Principles of Programming Languages
- ÕIS data: LTAT.03.027, 6 ECTS.
- Lectures: Thursdays 16:15-18:00 in Delta-2045
- Exercise classes: Fridays 16:15-18:00 in Delta-2047
- Lecture slides, exercise sheets, weekly info: Moodle
- Language English.
- Contact: Danel Ahman
Course overview
As programs are getting easier to automatically generate (e.g., using various large language models), then it is becoming ever more important to understand what the generated code means, how it executes, what it can do, and how to formally reason about its correctness.
This course will give the students the required knowledge to be able to mathematically model their (generated) programs, formally reason about the behaviour of such programs, and formulate, write, and verify the correctness properties of such programs (both in terms of functional correctness concerning the computed values but also in terms of the side-effects the programs might cause during their execution).
The course consists of three main parts:
In the first part, we recall and revisit the simply typed lambda calculus and other related calculi (as formal models underlying many modern programming languages), and discuss the operational and denotational semantics of such calculi, how they are related, and how to formally reason about them.
In the second part, we extend the simply typed lambda calculus with a wide variety of computational side-effects, study how to do this in a uniform and principled way, and study the computational behaviour of such extensions (e.g., by investigating the corresponding operational and denotational semantics).
In the third part, we will concentrate on reasoning about program correctness. We will study common program logics and how to use them to specify and verify the correctness of state-manipulating programs. We will then investigate type-and-effect systems and dependent types as a means to encode correctness specifications in types. To this end we, will explore both functional correctness properties, and properties concerning side-effects and their behaviour.
Weekly topics
- Introduction and untyped lambda calculus
- Simply typed lambda calculus
- Subtyping
- Operational semantics
- Properties of operational semantics
- Denotational semantics
- Recursion + midterm 1
- Computational effects
- Monadic semantics
- Algebraic effects and effect handlers
- Other control operators
- Polymorphism + midterm 2
- Type-and-effect systems
- Dependently typed lambda calculus
- Program logics and dependent types
- Modal and linear type systems
Assessment
Final grade is based on the sum of points from weekly homeworks, two midterms, and written exam.
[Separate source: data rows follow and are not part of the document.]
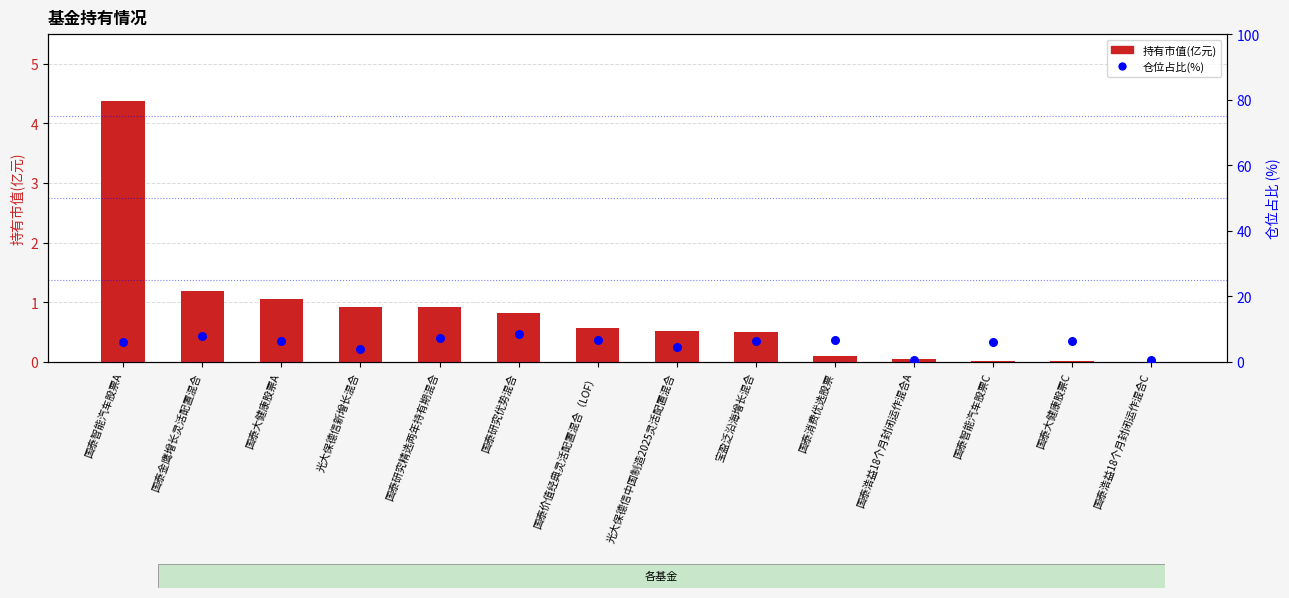

Which series has the largest total across all categories?

仓位占比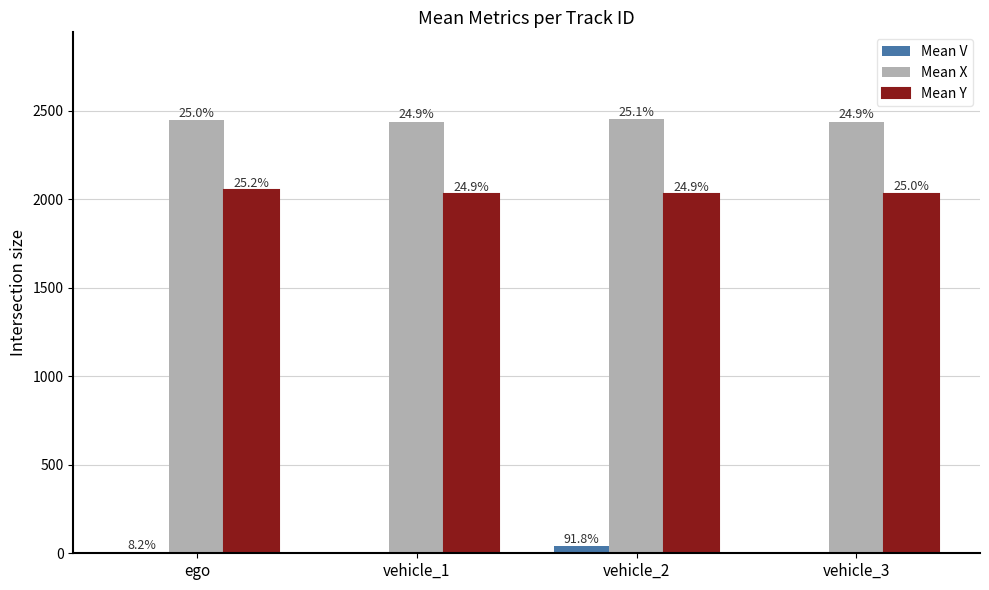

Is the value of Mean X at vehicle_1 greater than the value of Mean V at vehicle_1?

Yes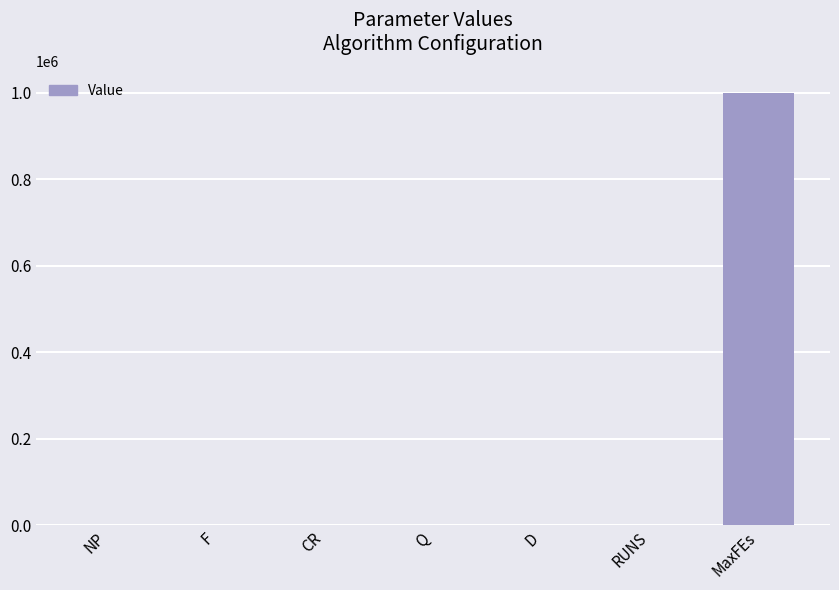

Which has a higher value, F or MaxFEs?

MaxFEs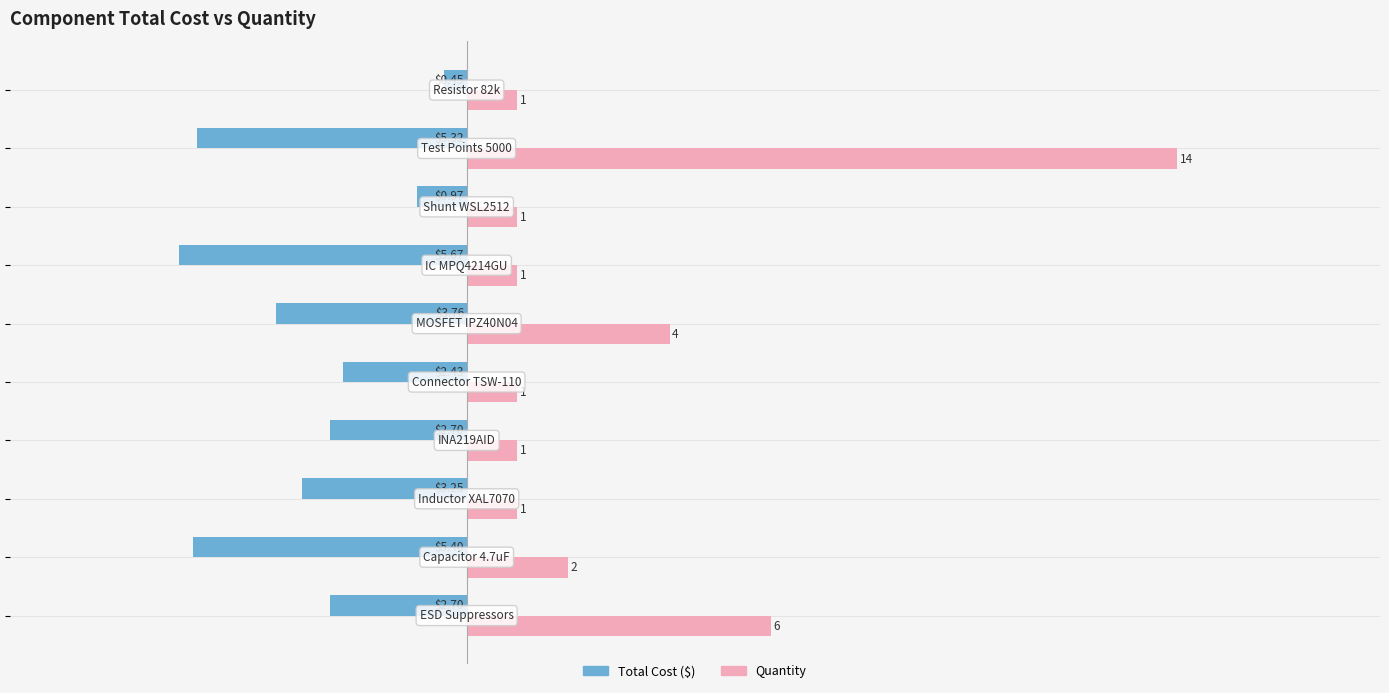

How many categories are shown in the chart?

10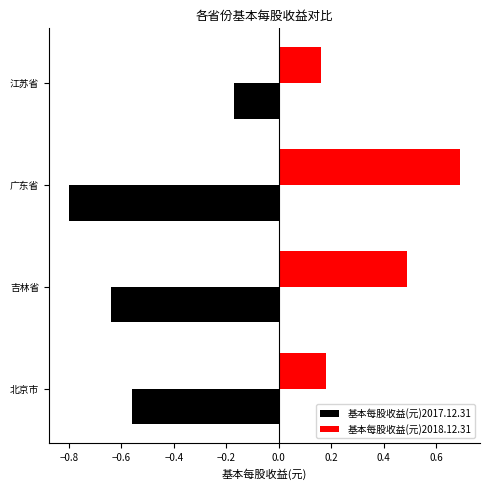

Is it true that 基本每股收益(元)2018.12.31 equals 0.8 at 吉林省?

False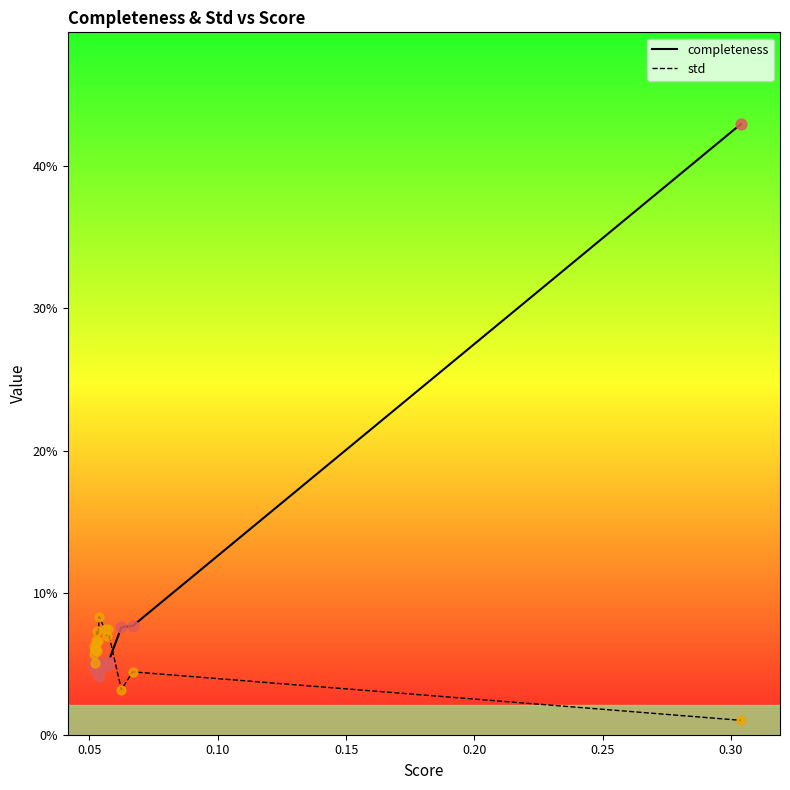

At how many categories does at least one series exceed 0?

20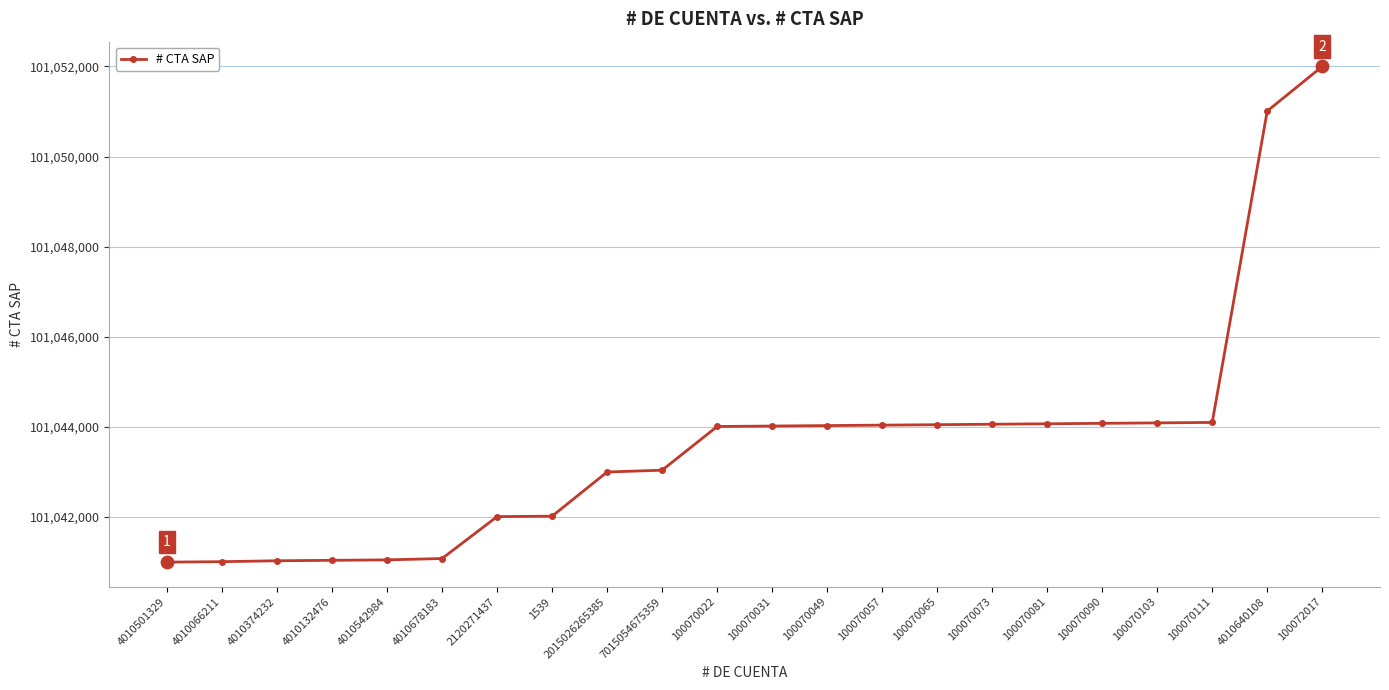

What is the change in value from 100070090 to 4010640108?

+6930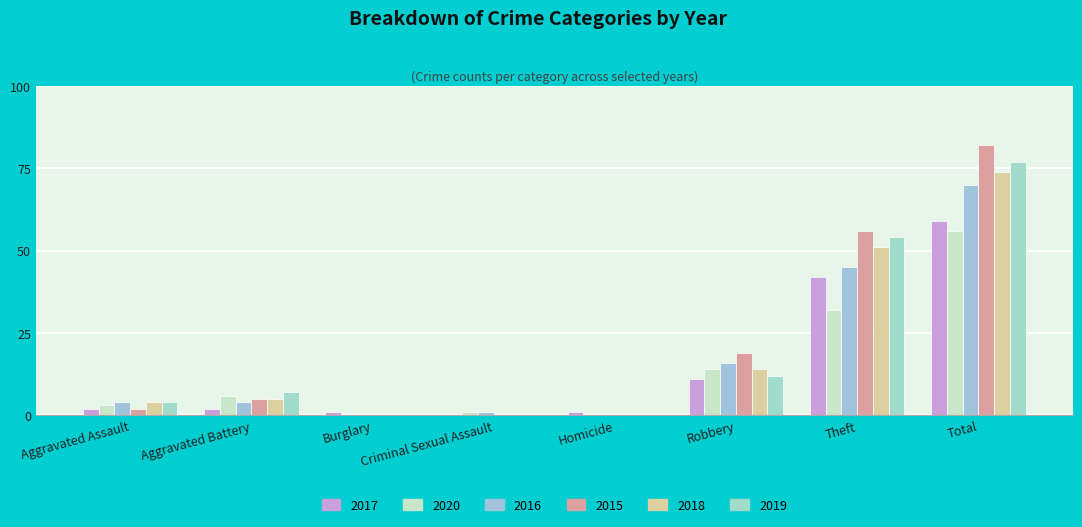

True or false: 2019 has a value of 46 at Burglary.

False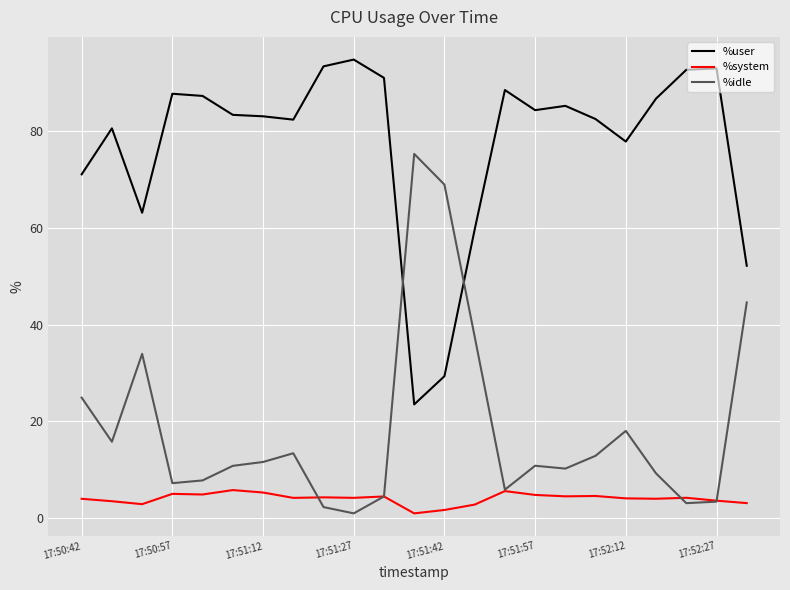

Which series has the largest total across all categories?

%user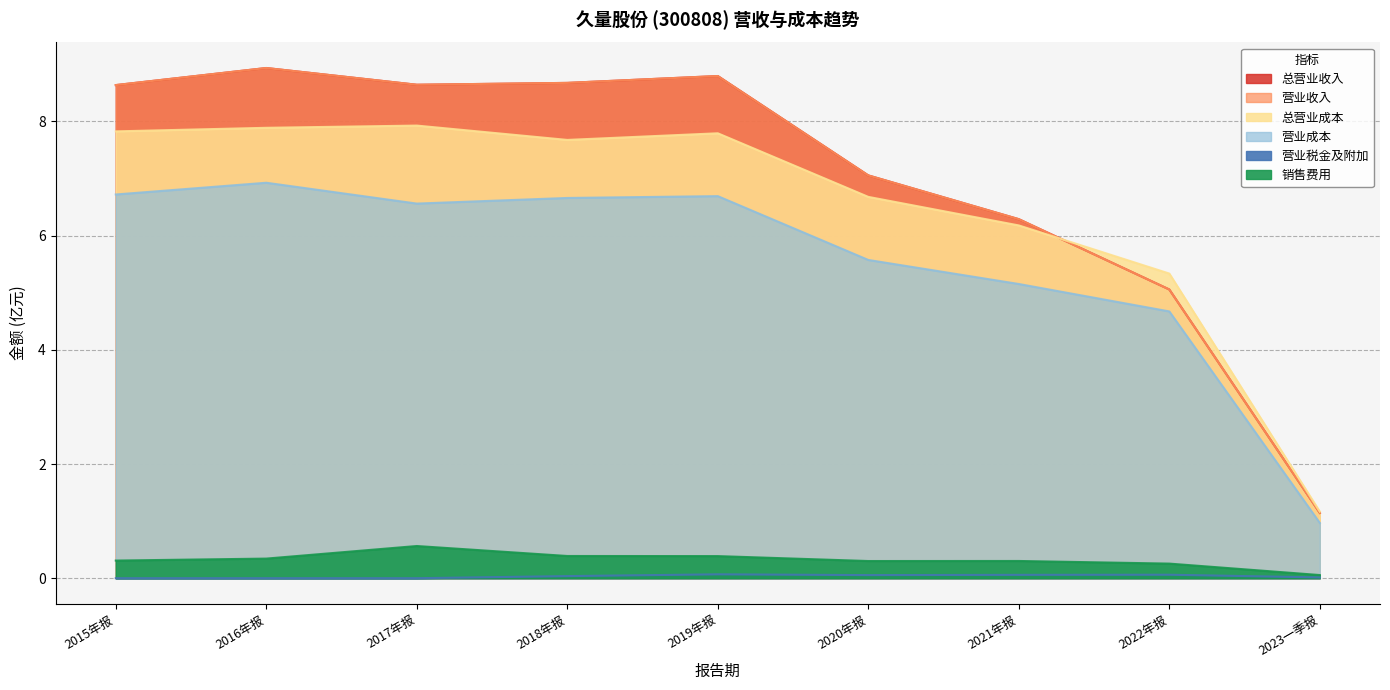

Is it true that OPERATE_INCOME equals 8.8 at 2019年报?

True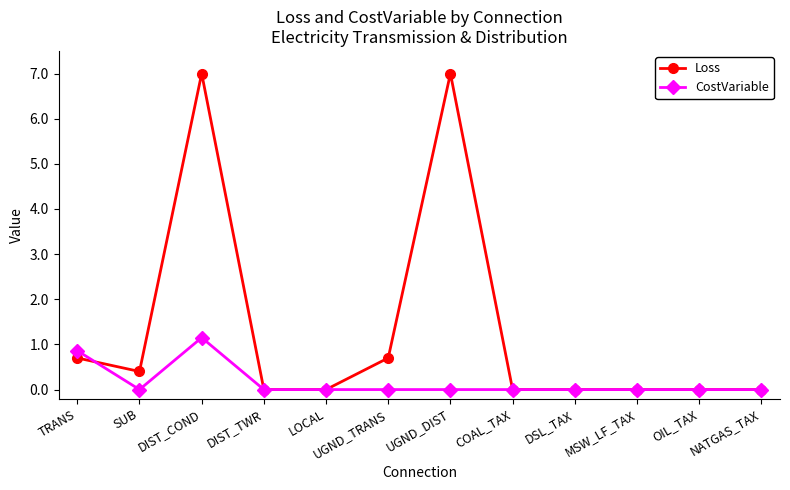

What is the label of the 12th point from the left?

NATGAS_TAX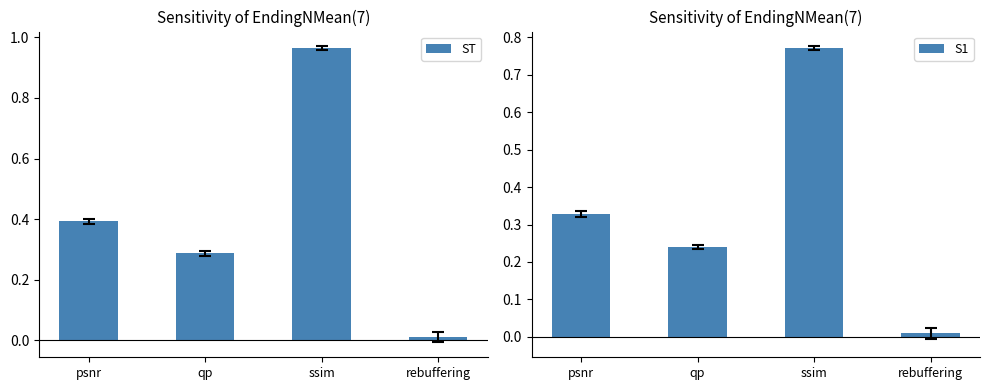

How many bars are there in total?

8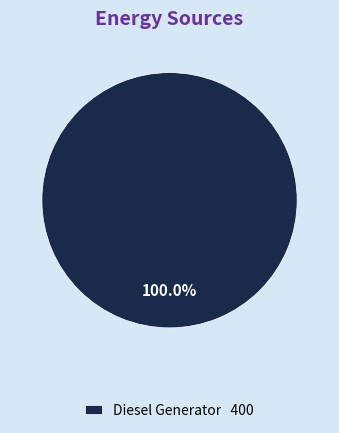

Rank the categories by value from highest to lowest.

Diesel Generator 400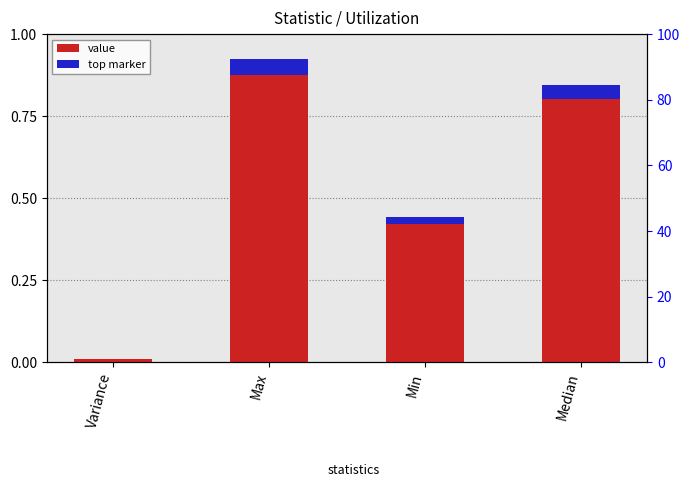

Where is the data nearest to the value 0?

Variance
The maximum possible points is 100. Maximum points according to assessment method:
- homeworks 14*1 points,
- midterms 2*25 points,
- exam 36 points.
The lecturer has the right to award students additional points for outstanding performance, which will be added to the exam points. A student can receive a maximum of 10 additional points.
Grading scale: 91%..100% -> A, 81%..90% -> B, 71%..80% -> C, 61%..70% -> D, 51%..60% -> E, 0%..50% -> F.
Midterms and exam
There are two written midterms during the semester:
- in week 7 (during the exercise class),
- in week 12 (during the exercise class).
Each midterm has one retake, the time of which will be agreed upon during the course.
There is a written exam during the exam period.
Both the midterms and exam consist of a test part and exercises part. The exercises part is open book, meaning that the use of personal paper materials is allowed. The use of computers or other electronic devices is not allowed.